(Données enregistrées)
• • • • •
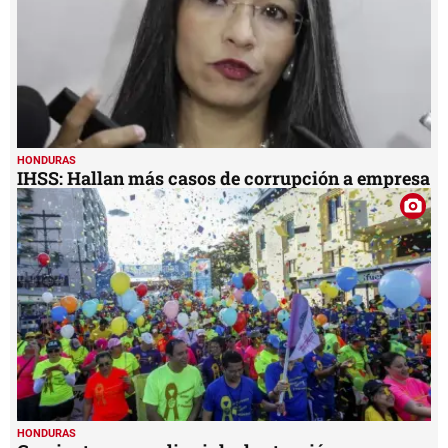
HONDURAS
IHSS: Hallan más casos de corrupción a empresa
HONDURAS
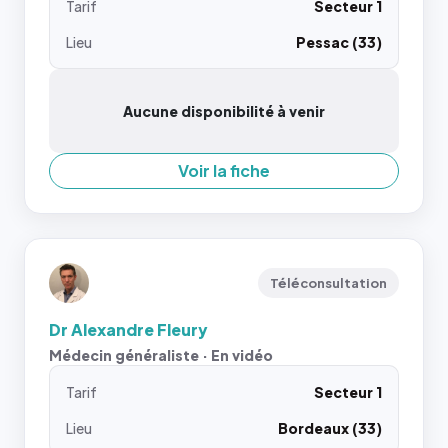
Tarif
Secteur 1
Lieu
Pessac (33)
Aucune disponibilité à venir
Voir la fiche
Téléconsultation
Dr Alexandre Fleury
Médecin généraliste · En vidéo
Tarif
Secteur 1
Lieu
Bordeaux (33)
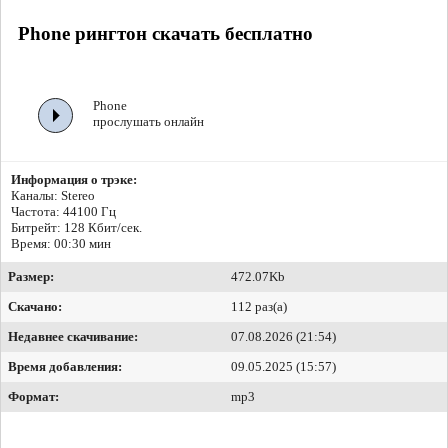
Phone рингтон скачать бесплатно
Phone
прослушать онлайн
Информация о трэке:
Каналы: Stereo
Частота: 44100 Гц
Битрейт:
128 Кбит/сек.
Время: 00:30 мин
Размер:
472.07Kb
Скачано:
112 раз(а)
Недавнее скачивание:
07.08.2026 (21:54)
Время добавления:
09.05.2025 (15:57)
Формат:
mp3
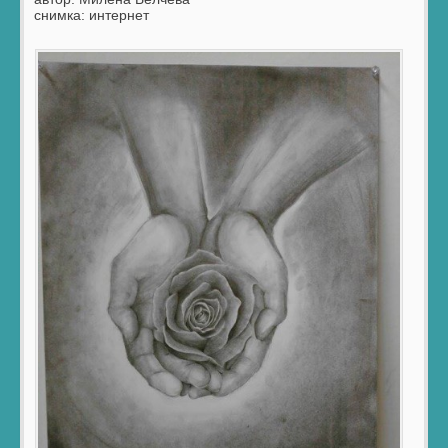
снимка: интернет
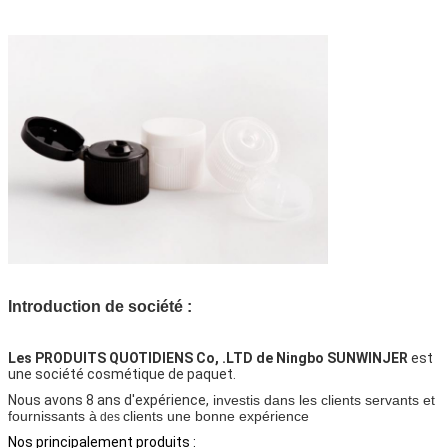
Introduction de société :
Les PRODUITS QUOTIDIENS Co, .LTD de Ningbo SUNWINJER
 est 
une société cosmétique de paquet.
Nous avons 8 ans d'expérience,
investis dans les clients servants et
fournissants à
clients une bonne expérience
des
Nos principalement produits :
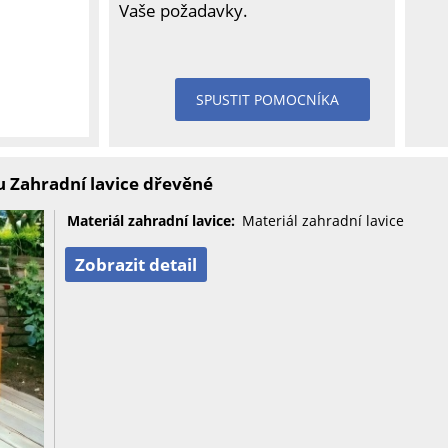
Vaše požadavky.
SPUSTIT POMOCNÍKA
 Zahradní lavice dřevěné
Materiál zahradní lavice:
Materiál zahradní lavice
Zobrazit detail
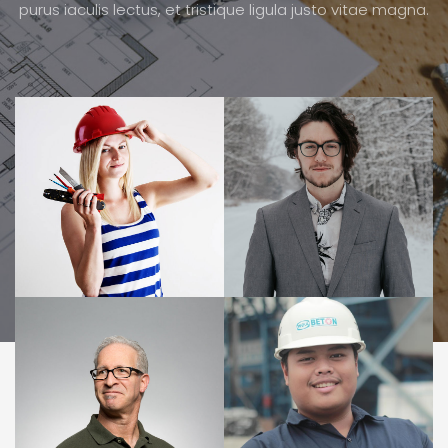
purus iaculis lectus, et tristique ligula justo vitae magna.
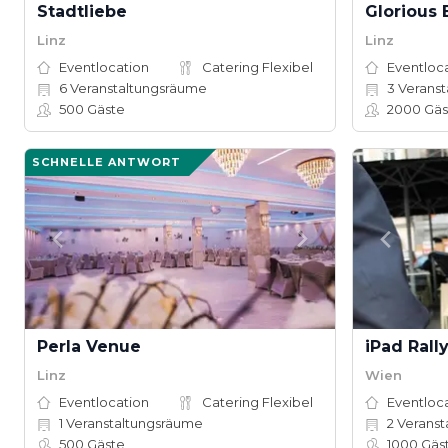
Stadtliebe
Glorious 
Linz
Linz
Eventlocation
Catering Flexibel
Eventloc
6
Veranstaltungsräume
3
Veranst
500
Gäste
2000
Gäs
SCHNELLE ANTWORT
Perla Venue
iPad Rall
Linz
Wien
Eventlocation
Catering Flexibel
Eventloc
1
Veranstaltungsräume
2
Veranst
500
Gäste
1000
Gäs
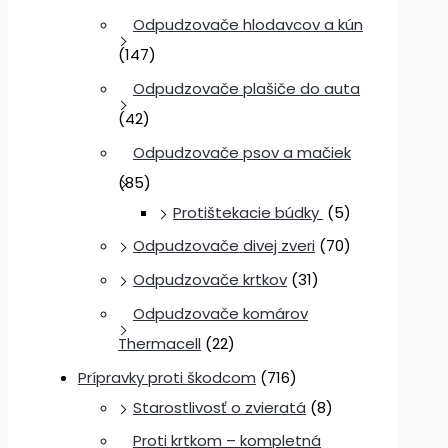
Odpudzovače hlodavcov a kún
(147)
Odpudzovače plašiče do auta
(42)
Odpudzovače psov a mačiek
(85)
Protištekacie búdky
(5)
Odpudzovače divej zveri
(70)
Odpudzovače krtkov
(31)
Odpudzovače komárov
Thermacell
(22)
Prípravky proti škodcom
(716)
Starostlivosť o zvieratá
(8)
Proti krtkom – kompletná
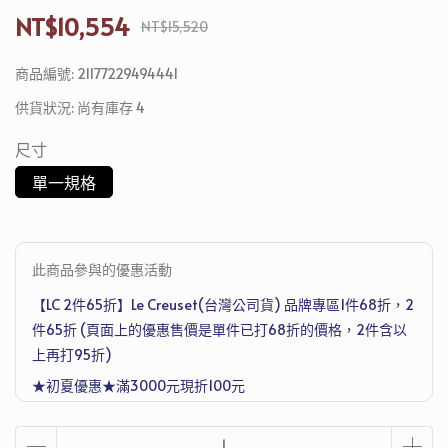
NT$10,554
NT$15,520
商品編號:
21177229494441
供貨狀況:
尚有庫存 4
尺寸
單一規格
此商品參與的優惠活動
【LC 2件65折】Le Creuset(台灣公司貨) 品牌專區1件68折，2
件65折 (頁面上的優惠售價是單件已打68折的價格，2件含以
上再打95折)
★初夏優惠★滿3000元現折100元
滿4500元再送德國Denkmit 洗衣機清潔護理劑 250ml，滿1萬
2送Joseph Joseph 超收納廚房工具五件組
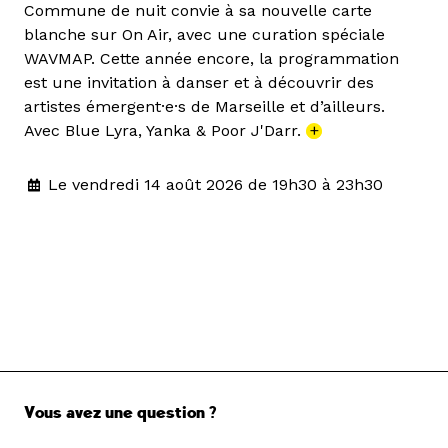
Commune de nuit convie à sa nouvelle carte
blanche sur On Air, avec une curation spéciale
WAVMAP. Cette année encore, la programmation
est une invitation à danser et à découvrir des
artistes émergent·e·s de Marseille et d’ailleurs.
Avec Blue Lyra, Yanka & Poor J'Darr.
+
Le vendredi 14 août 2026 de 19h30 à 23h30
Vous avez une question ?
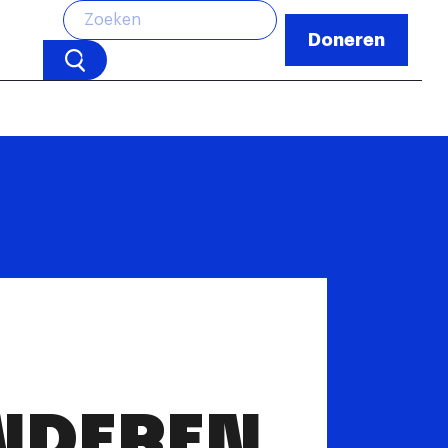
Doneren
NDEREN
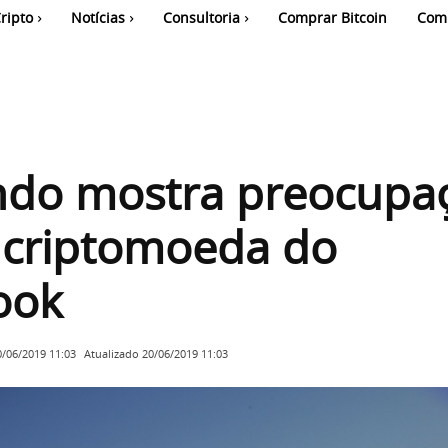
ripto
Notícias
Consultoria
Comprar Bitcoin
Com
do mostra preocupa
 criptomoeda do
ook
Atualizado
20/06/2019 11:03
0/06/2019 11:03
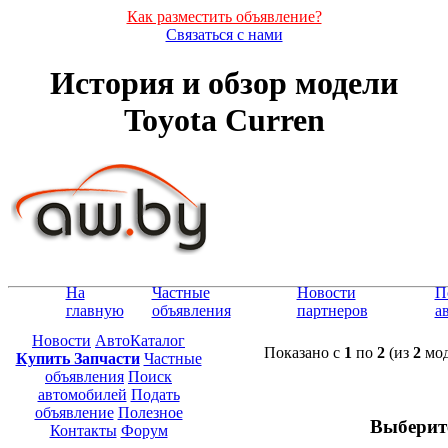
Как разместить объявление?
Связаться с нами
История и обзор модели
Toyota Curren
На
Частные
Новости
П
главную
объявления
партнеров
а
Новости
АвтоКаталог
Показано с
1
по
2
(из
2
мод
Купить Запчасти
Частные
объявления
Поиск
автомобилей
Подать
объявление
Полезное
Выберит
Контакты
Форум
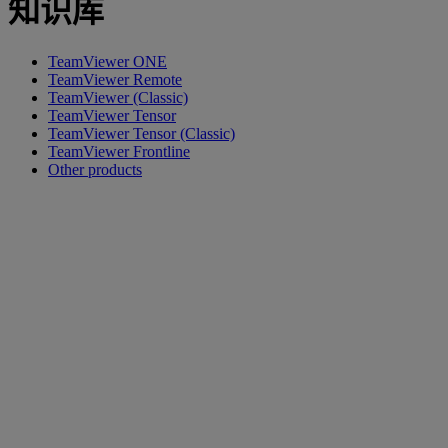
知识库
TeamViewer ONE
TeamViewer Remote
TeamViewer (Classic)
TeamViewer Tensor
TeamViewer Tensor (Classic)
TeamViewer Frontline
Other products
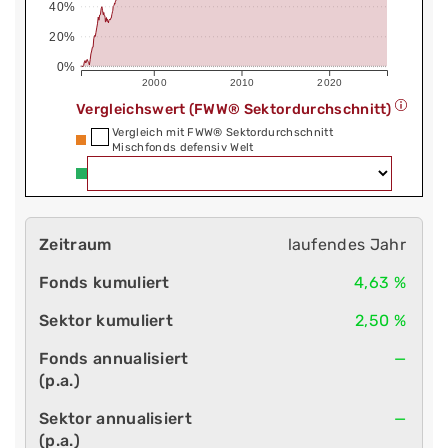
40%
20%
0%
2000
2010
2020
Vergleichswert (FWW® Sektordurchschnitt)
Vergleich mit FWW® Sektordurchschnitt
Mischfonds defensiv Welt
laufendes Jahr
4,63 %
2,50 %
—
—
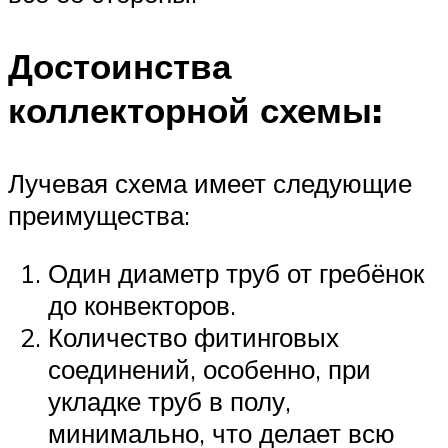
Достоинства
коллекторной схемы:
Лучевая схема имеет следующие
преимущества:
Один диаметр труб от гребёнок
до конвекторов.
Количество фитинговых
соединений, особенно, при
укладке труб в полу,
минимально, что делает всю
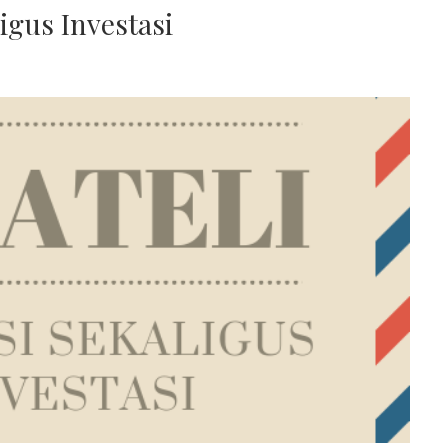
ligus Investasi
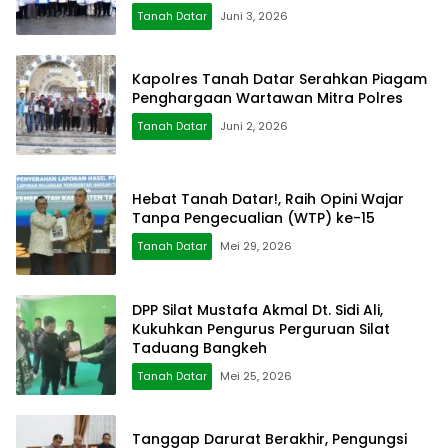
Tanah Datar
Juni 3, 2026
Kapolres Tanah Datar Serahkan Piagam
Penghargaan Wartawan Mitra Polres
Tanah Datar
Juni 2, 2026
Hebat Tanah Datar!, Raih Opini Wajar
Tanpa Pengecualian (WTP) ke-15
Tanah Datar
Mei 29, 2026
DPP Silat Mustafa Akmal Dt. Sidi Ali,
Kukuhkan Pengurus Perguruan Silat
Taduang Bangkeh
Tanah Datar
Mei 25, 2026
Tanggap Darurat Berakhir, Pengungsi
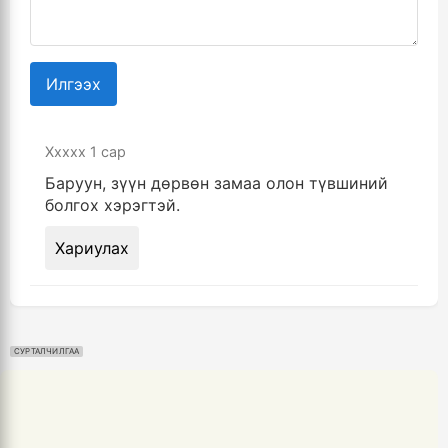
Илгээх
Ххххх
1 сар
Баруун, зүүн дөрвөн замаа олон түвшиний
болгох хэрэгтэй.
Хариулах
СУРТАЛЧИЛГАА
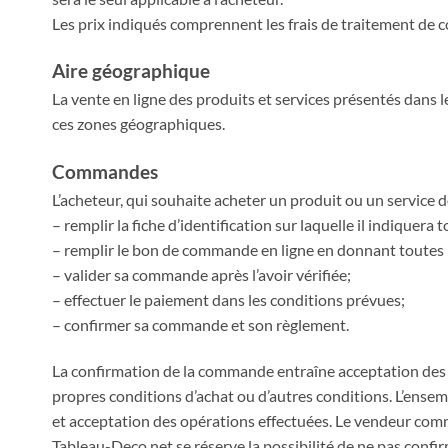
Les prix indiqués comprennent les frais de traitement de c
Aire géographique
La vente en ligne des produits et services présentés dans l
ces zones géographiques.
Commandes
L’acheteur, qui souhaite acheter un produit ou un service d
– remplir la fiche d’identification sur laquelle il indique
– remplir le bon de commande en ligne en donnant toutes l
– valider sa commande après l’avoir vérifiée;
– effectuer le paiement dans les conditions prévues;
– confirmer sa commande et son règlement.
La confirmation de la commande entraîne acceptation des pr
propres conditions d’achat ou d’autres conditions. L’ense
et acceptation des opérations effectuées. Le vendeur com
Tableau-Deco.net se réserve la possibilité de ne pas conf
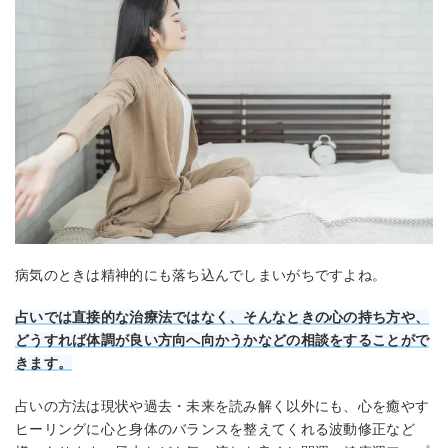
病気のときは精神的にも落ち込んでしまいがちですよね。
占いでは直接的な治療法ではなく、そんなときの心の持ち方や、
どうすれば体調が良い方向へ向かうかなどの相談をすることがで
きます。
占いの方法は現状や過去・未来を読み解く以外にも、心を癒やす
ヒーリングに心と身体のバランスを整えてくれる波動修正など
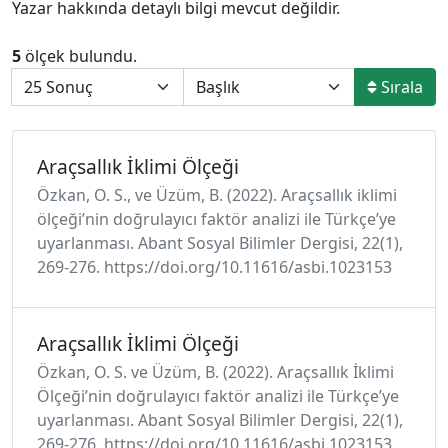
Yazar hakkında detaylı bilgi mevcut değildir.
5
ölçek bulundu.
Sırala
Araçsallık İklimi Ölçeği
Özkan, O. S., ve Üzüm, B. (2022). Araçsallık iklimi
ölçeği’nin doğrulayıcı faktör analizi ile Türkçe’ye
uyarlanması. Abant Sosyal Bilimler Dergisi, 22(1),
269-276. https://doi.org/10.11616/asbi.1023153
Araçsallık İklimi Ölçeği
Özkan, O. S. ve Üzüm, B. (2022). Araçsallık İklimi
Ölçeği’nin doğrulayıcı faktör analizi ile Türkçe’ye
uyarlanması. Abant Sosyal Bilimler Dergisi, 22(1),
269-276. https://doi.org/10.11616/asbi.1023153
• • • • •
▶ [Objectif]:
Reproduisez ligne par ligne, sans aucune modification, le texte de tous les enregistrements ci-dessus. Omettez les images.

▶ [Réponse attendue]:
HONDURAS
IHSS: Hallan más casos de corrupción a empresa
HONDURAS
Tarif
Secteur 1
Lieu
Pessac (33)
Aucune disponibilité à venir
Voir la fiche
Téléconsultation
Dr Alexandre Fleury
Médecin généraliste · En vidéo
Tarif
Secteur 1
Lieu
Bordeaux (33)
Phone рингтон скачать бесплатно
Phone
прослушать онлайн
Информация о трэке:
Каналы: Stereo
Частота: 44100 Гц
Битрейт:
128 Кбит/сек.
Время: 00:30 мин
Размер:
472.07Kb
Скачано:
112 раз(а)
Недавнее скачивание:
07.08.2026 (21:54)
Время добавления:
09.05.2025 (15:57)
Формат:
mp3
снимка: интернет
Introduction de société :
Les PRODUITS QUOTIDIENS Co, .LTD de Ningbo SUNWINJER
 est 
une société cosmétique de paquet.
Nous avons 8 ans d'expérience,
investis dans les clients servants et
fournissants à
clients une bonne expérience
des
Nos principalement produits :
Vaše požadavky.
SPUSTIT POMOCNÍKA
 Zahradní lavice dřevěné
Materiál zahradní lavice:
Materiál zahradní lavice
Zobrazit detail
purus iaculis lectus, et tristique ligula justo vitae magna.
Stadtliebe
Glorious 
Linz
Linz
Eventlocation
Catering Flexibel
Eventloc
6
Veranstaltungsräume
3
Veranst
500
Gäste
2000
Gäs
SCHNELLE ANTWORT
Perla Venue
iPad Rall
Linz
Wien
Eventlocation
Catering Flexibel
Eventloc
1
Veranstaltungsräume
2
Veranst
500
Gäste
1000
Gäs
Odpudzovače hlodavcov a kún
(147)
Odpudzovače plašiče do auta
(42)
Odpudzovače psov a mačiek
(85)
Protištekacie búdky
(5)
Odpudzovače divej zveri
(70)
Odpudzovače krtkov
(31)
Odpudzovače komárov
Thermacell
(22)
Prípravky proti škodcom
(716)
Starostlivosť o zvieratá
(8)
Proti krtkom – kompletná
NT$10,554
NT$15,520
商品編號:
21177229494441
供貨狀況:
尚有庫存 4
尺寸
單一規格
此商品參與的優惠活動
【LC 2件65折】Le Creuset(台灣公司貨) 品牌專區1件68折，2
件65折 (頁面上的優惠售價是單件已打68折的價格，2件含以
上再打95折)
★初夏優惠★滿3000元現折100元
滿4500元再送德國Denkmit 洗衣機清潔護理劑 250ml，滿1萬
2送Joseph Joseph 超收納廚房工具五件組
Commune de nuit convie à sa nouvelle carte
blanche sur On Air, avec une curation spéciale
WAVMAP. Cette année encore, la programmation
est une invitation à danser et à découvrir des
artistes émergent·e·s de Marseille et d’ailleurs.
Avec Blue Lyra, Yanka & Poor J'Darr.
+
Le vendredi 14 août 2026 de 19h30 à 23h30
Vous avez une question ?
Doneren
NDEREN
ripto
Notícias
Consultoria
Comprar Bitcoin
Com
do mostra preocupa
 criptomoeda do
ook
Atualizado
20/06/2019 11:03
0/06/2019 11:03
Как разместить объявление?
Связаться с нами
История и обзор модели
Toyota Curren
На
Частные
Новости
П
главную
объявления
партнеров
а
Новости
АвтоКаталог
Показано с
1
по
2
(из
2
мод
Купить Запчасти
Частные
объявления
Поиск
автомобилей
Подать
объявление
Полезное
Выберит
Контакты
Форум
知识库
TeamViewer ONE
TeamViewer Remote
TeamViewer (Classic)
TeamViewer Tensor
TeamViewer Tensor (Classic)
TeamViewer Frontline
Other products
40%
20%
0%
2000
2010
2020
Vergleichswert (FWW® Sektordurchschnitt)
Vergleich mit FWW® Sektordurchschnitt
Mischfonds defensiv Welt
laufendes Jahr
4,63 %
2,50 %
—
—
Достоинства
коллекторной схемы:
Лучевая схема имеет следующие
преимущества:
Один диаметр труб от гребёнок
до конвекторов.
Количество фитинговых
соединений, особенно, при
укладке труб в полу,
минимально, что делает всю
ligus Investasi
Tanah Datar
Juni 3, 2026
Kapolres Tanah Datar Serahkan Piagam
Penghargaan Wartawan Mitra Polres
Tanah Datar
Juni 2, 2026
Hebat Tanah Datar!, Raih Opini Wajar
Tanpa Pengecualian (WTP) ke-15
Tanah Datar
Mei 29, 2026
DPP Silat Mustafa Akmal Dt. Sidi Ali,
Kukuhkan Pengurus Perguruan Silat
Taduang Bangkeh
Tanah Datar
Mei 25, 2026
Tanggap Darurat Berakhir, Pengungsi
Илгээх
Ххххх
1 сар
Баруун, зүүн дөрвөн замаа олон түвшиний
болгох хэрэгтэй.
Хариулах
СУРТАЛЧИЛГАА
Les prix indiqués comprennent les frais de traitement de c
Aire géographique
La vente en ligne des produits et services présentés dans l
ces zones géographiques.
Commandes
L’acheteur, qui souhaite acheter un produit ou un service d
– remplir la fiche d’identification sur laquelle il indique
– remplir le bon de commande en ligne en donnant toutes l
– valider sa commande après l’avoir vérifiée;
– effectuer le paiement dans les conditions prévues;
– confirmer sa commande et son règlement.
La confirmation de la commande entraîne acceptation des pr
propres conditions d’achat ou d’autres conditions. L’ense
et acceptation des opérations effectuées. Le vendeur com
Tableau-Deco.net se réserve la possibilité de ne pas conf
病気のときは精神的にも落ち込んでしまいがちですよね。
占いでは直接的な治療法ではなく、そんなときの心の持ち方や、
どうすれば体調が良い方向へ向かうかなどの相談をすることがで
きます。
占いの方法は現状や過去・未来を読み解く以外にも、心を癒やす
ヒーリングに心と身体のバランスを整えてくれる波動修正など
Yazar hakkında detaylı bilgi mevcut değildir.
5
ölçek bulundu.
Sırala
Araçsallık İklimi Ölçeği
Özkan, O. S., ve Üzüm, B. (2022). Araçsallık iklimi
ölçeği’nin doğrulayıcı faktör analizi ile Türkçe’ye
uyarlanması. Abant Sosyal Bilimler Dergisi, 22(1),
269-276. https://doi.org/10.11616/asbi.1023153
Araçsallık İklimi Ölçeği
Özkan, O. S. ve Üzüm, B. (2022). Araçsallık İklimi
Ölçeği’nin doğrulayıcı faktör analizi ile Türkçe’ye
uyarlanması. Abant Sosyal Bilimler Dergisi, 22(1),
269-276. https://doi.org/10.11616/asbi.1023153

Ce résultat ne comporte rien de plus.